Nessa relação entre misticismo e ciência, empolgou autores como Fernando Pessoa. Há citações à filósofa em seus textos mais esotéricos. O poeta e dramaturgo irlandês W.B. Yeats foi membro da Sociedade Teosófica, em Dublin. O também irlandês James Joyce usou algo parecido como as “camadas de realidade”, de inspiração blavatskiana, para Finnegans Wake (1939), por exemplo. A contista Katherine Mansfield era leitora de A doutrina secreta e Isis sem véu.
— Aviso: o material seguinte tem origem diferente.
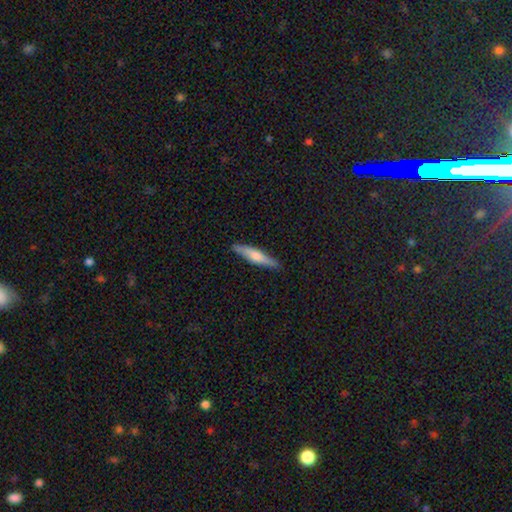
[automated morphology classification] Smooth or featured: smooth — 51% (featured or disk — 43%)
How rounded: cigar-shaped — 87% (in between — 11%)
Merging: none — 88% (minor disturbance — 9%)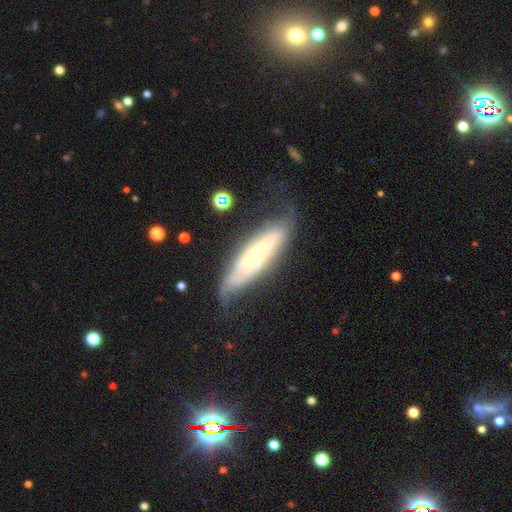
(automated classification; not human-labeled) Overall: featured or disk (61%; smooth 32%). Edge-on disk: no (62%; yes 38%). Merging: none (57%; minor disturbance 27%).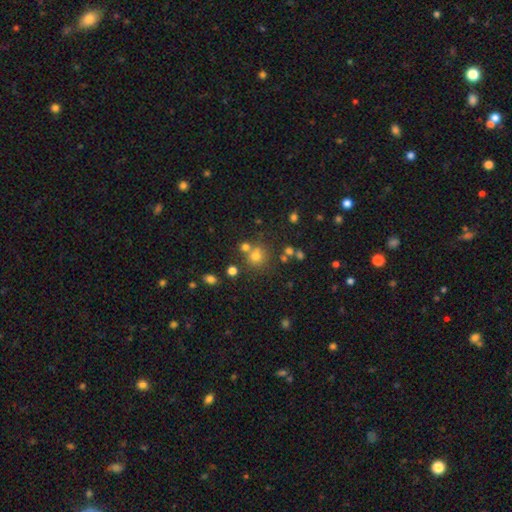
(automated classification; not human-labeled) A smooth galaxy with no disk features (69%) that is round (86%). Merging: none (63%).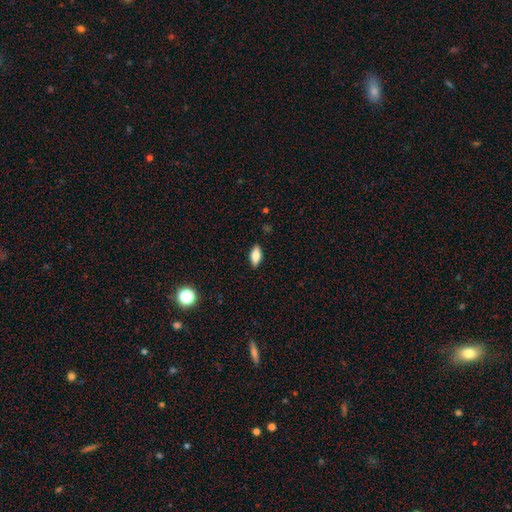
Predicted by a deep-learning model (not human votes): Morphology: type=smooth (74%); roundness=in between (78%); merging=none (88%).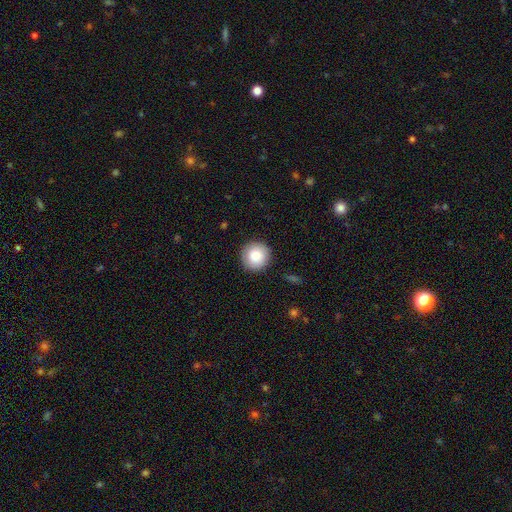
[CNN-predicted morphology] Smooth or featured: smooth — 85% (star or artifact — 8%)
How rounded: round — 94% (in between — 5%)
Merging: none — 91% (minor disturbance — 6%)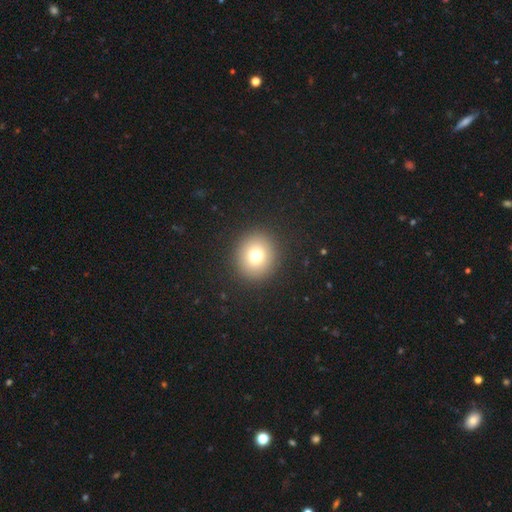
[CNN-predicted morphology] smooth 74%, star or artifact 14%, featured or disk 12%. Down the decision tree: how rounded — round (88%); merging — none (91%).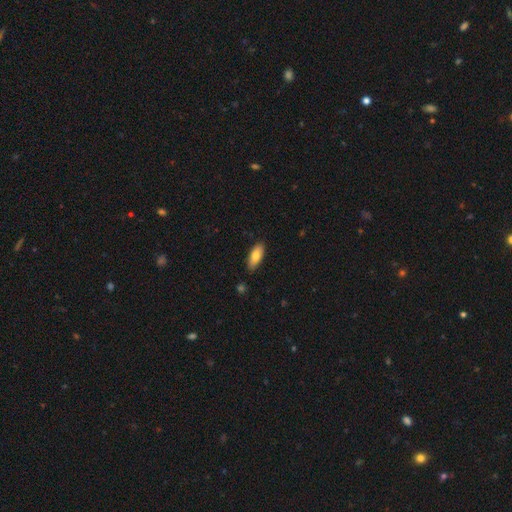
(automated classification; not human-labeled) A smooth galaxy with no disk features (78%) that is in between round and cigar-shaped (80%). Merging: none (87%).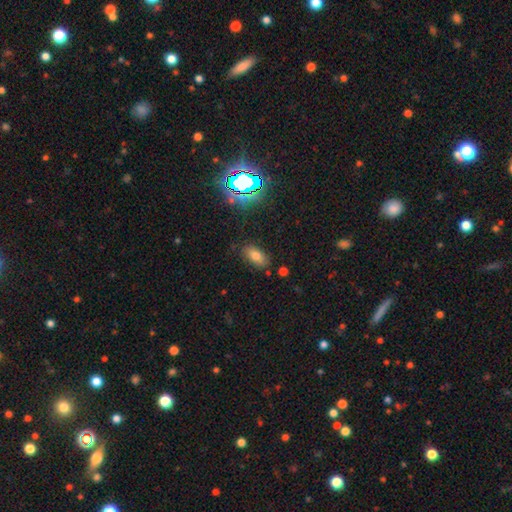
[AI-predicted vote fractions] Smooth or featured? Predicted: smooth (p=0.72). How rounded? Predicted: in between (p=0.88). Merging? Predicted: none (p=0.82).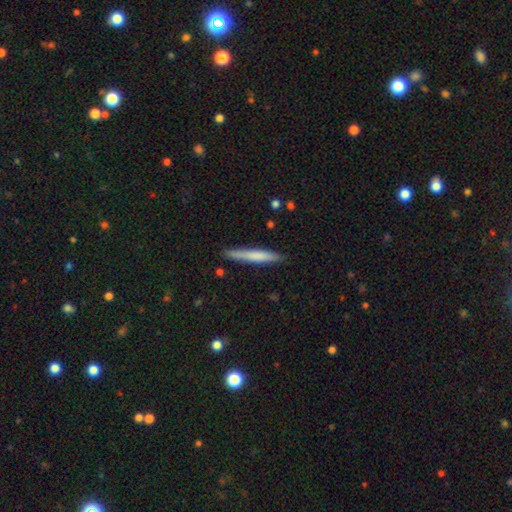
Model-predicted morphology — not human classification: Overall: smooth (67%; featured or disk 28%). How rounded: cigar-shaped (95%). Merging: none (87%).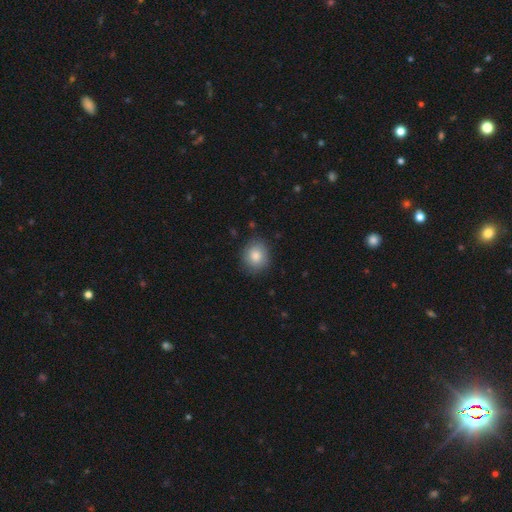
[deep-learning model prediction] smooth-or-featured: smooth: 83% | featured or disk: 10% | star or artifact: 8%
  how-rounded: round: 70% | in between: 29% | cigar-shaped: 1%
  merging: none: 83% | minor disturbance: 13% | major disturbance: 3% | merger: 1%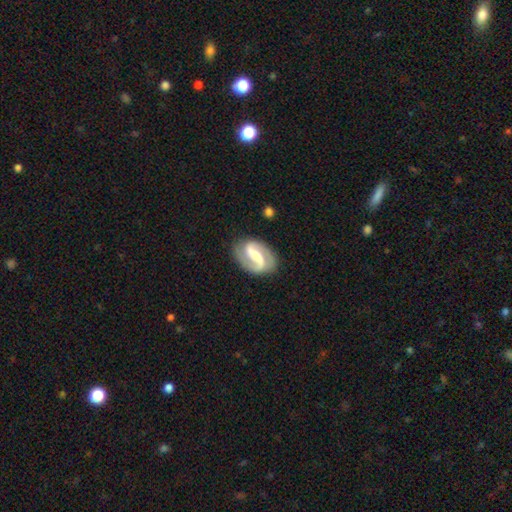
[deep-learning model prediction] smooth_or_featured: featured or disk (p=0.85) [alt: smooth p=0.10]
disk_edge_on: no (p=0.97) [alt: yes p=0.03]
bar: strong (p=0.55) [alt: weak p=0.34]
has_spiral_arms: yes (p=0.95) [alt: no p=0.05]
spiral_winding: medium (p=0.47) [alt: loose p=0.29]
spiral_arm_count: 2 (p=0.89) [alt: 1 p=0.05]
bulge_size: moderate (p=0.35) [alt: small p=0.31]
merging: none (p=0.79) [alt: minor disturbance p=0.14]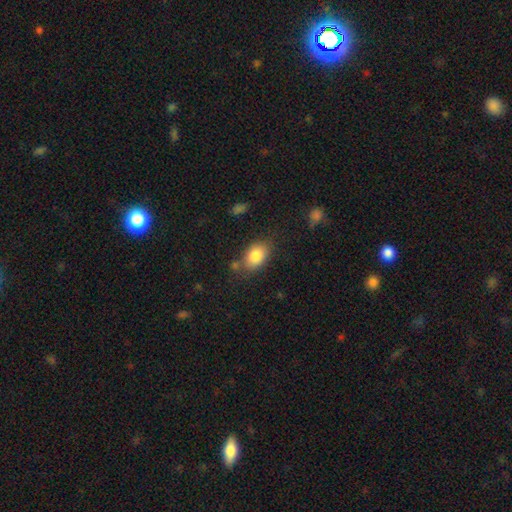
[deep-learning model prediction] Smooth or featured? smooth (84%)
How rounded? in between (85%)
Merging? none (71%)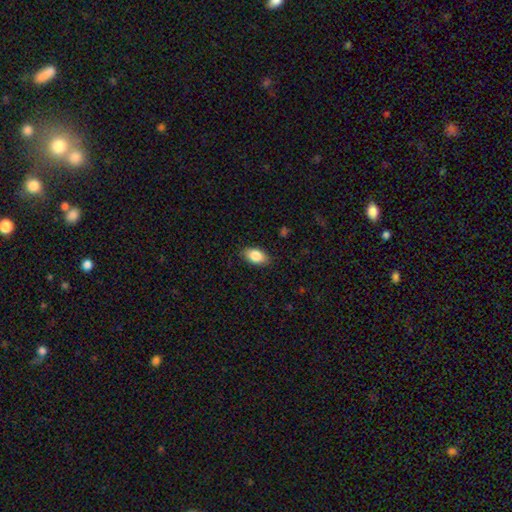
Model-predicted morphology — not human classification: smooth 85%, featured or disk 8%, star or artifact 7%. Down the decision tree: how rounded — in between (91%); merging — none (86%).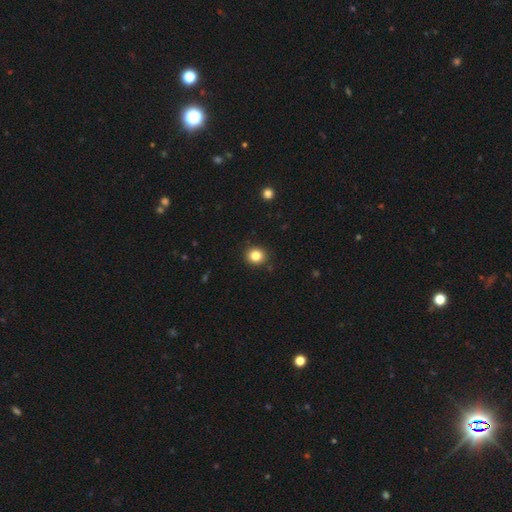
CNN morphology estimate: smooth_or_featured: smooth (p=0.83) [alt: star or artifact p=0.12]
how_rounded: round (p=0.84) [alt: in between p=0.15]
merging: none (p=0.91) [alt: minor disturbance p=0.06]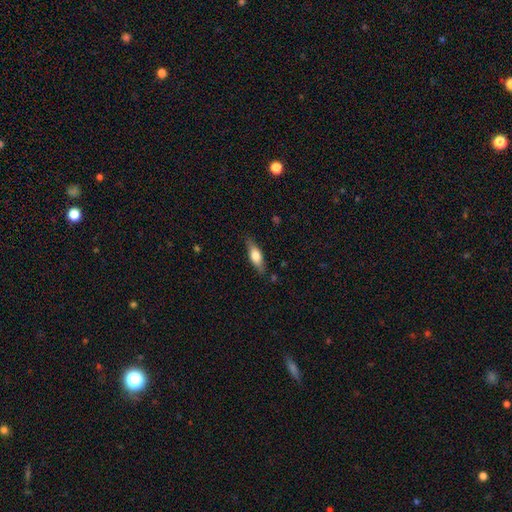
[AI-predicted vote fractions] smooth-or-featured: smooth: 64% | featured or disk: 30% | star or artifact: 6%
  how-rounded: in between: 59% | cigar-shaped: 38% | round: 3%
  merging: none: 81% | minor disturbance: 14% | major disturbance: 3% | merger: 2%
Em cartas, cita Blavatsky para pensar “além da materialidade”. Frank Baum, autor de O mágico de Oz (1900), era membro da Sociedade Teosófica americana. Sua principal obra reflete a jornada de iniciação teosófica: busca pelo conhecimento interior, símbolos dos quatro elementos e a figura do mestre oculto, estrutura que mencionei há pouco.